If you look at the early pictures you can see vegetation growing through the joints in the slabs, once water gets through these and  scours out a tiny bit of soil under the slabs  the static water give the slab a bit of buoyancy, then when the velocity of water flowing over the slab increase the Bernoulli effect (same as sucks petrol from a carb's venturi) can actually suck the slab up a bit.

 

I imagine at this time of year they like to keep the reservoir full, in order to service all the extra lock movements generated by boating holiday makers, as this would normally be a dry period. Exceptional rain and limited means to discharge it and a full reservoir meant the dam was over topped  at the spillway as it was supposed to but the construction of the spillway plus failure of the waterproofing led to this loss of soil. The soil is what protects the clay core, which is what makes the dam watertight plus the shear weight of soil is what resists the hydrostatic force of the water, this is why it's serious, the potential loss of more mass of soil by scouring if the dam is over topped again.

 

It is probably just another phenomenon  of a more energetic weather system.

 

Much of the above from discussion with the owner of a narrow boat I occasionally crew who has an old style engineering degree.

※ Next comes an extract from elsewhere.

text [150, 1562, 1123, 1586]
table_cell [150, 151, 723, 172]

I'll have some of this but not all of it. CaRT, since BW was disbanded have had no interest in maintaining the inland waterways for the people who use it for what it was originally design for, (working boats, there are still plenty about) and even less so for live aboards/pleasure boaters. The Marple flight on the peak forest is thirsty, being narrow with no way of conserving water apart from the reservoir, simple solution would be to close the locks between hours of darkness, I realise that hire boaters aren't supposed to move in the dark but many do because they have to kick on to get the most out of a very expensive holiday, along with full timers who can move when they like. I still can't find an answer to why CaRT didn't start draining before the damn started to fail. CaRT could have opened the locks on the cut, and the Goyt and let millions of gallons go. Afraid of upsetting the hire companies if they ran short of water later in the year?